The members of the class I cytokine receptor family are involved in a wide range of cellular processes and of high pharmaceutical importance, however, even though the transmembrane receptors have been studied for decades, it has not been fully elucidated yet, how these receptors induce their intracellular response. The overall goal of this thesis was to improve the understanding of class I cytokine receptor activation and regulation at an atomic level. Two members of the class I cytokine receptor family, the human growth hormone receptor (hGHR), and the human erythropoietin receptor (hEPOR) have been investigated. The two receptors form homodimers and bind their cognate hormone in a 2:1 complex. It has been proposed that prior to hormone binding dimerization occurs mainly between the transmembrane domains (TMD) of the two receptor chains.
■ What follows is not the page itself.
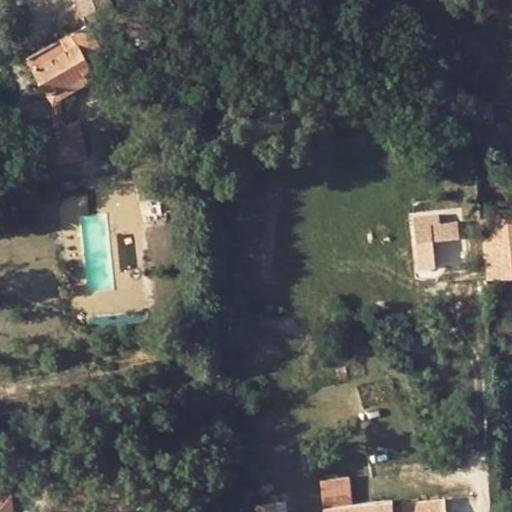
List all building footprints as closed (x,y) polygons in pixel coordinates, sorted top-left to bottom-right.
[(75,0),(84,21),(86,20),(97,15),(91,0),(75,0)] [(91,0),(97,15),(135,0),(134,0),(91,0)] [(86,20),(84,21),(26,55),(51,100),(68,90),(90,77),(93,70),(91,66),(107,56),(86,20)] [(93,70),(110,60),(107,56),(91,66),(93,70)] [(70,119),(68,90),(51,100),(52,123),(62,121),(70,119)] [(49,140),(53,162),(87,155),(79,117),(70,119),(62,121),(65,138),(49,140)] [(65,138),(62,121),(52,123),(46,124),(49,140),(65,138)] [(483,239),(486,276),(511,274),(511,213),(480,215),(483,239)] [(456,220),(413,225),(418,268),(433,268),(432,240),(458,237),(456,220)] [(445,511),(444,498),(401,502),(401,511),(391,511),(391,499),(350,503),(347,476),(319,478),(323,511),(445,511)] [(0,511),(12,511),(11,495),(0,495),(0,511)]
A new purification method, utilizing the unique characteristics of membrane spanning helices, was designed and hGHR TMD and hEPOR TMD produced in sufficient amounts for spectroscopic investigations. The isolated hGHR TMD was revealed to associate in dimeric complexes in detergent micelles and first presumptions about the dimer interface could be made.
Further, the minimal determinants for specificity between membrane spanning helices were investigated with small artificial low complexity peptides, prior found to activate the EPOR in cells. The placement of single methyl group in the so called transmembrane aptamers (traptamers) determined the stabilizing effect the traptamers on the hEPOR TMD dimeric complex in detergent micelles. To gain a better understanding of hGHR regulation a point mutation in the hGHR intracellular domain (ICD), which has recently been linked to lung cancer, was characterized. The mutation was found to decrease binding of suppressor of cytokine signaling 2 (SOCS2) to the GHR by changing the structural characteristics of the SOC2 binding site.
It can be concluded that the work of this thesis paved the way for a new way of thinking about interactions between membrane spanning helices and underlined the importance of negative regulation of GHR signaling.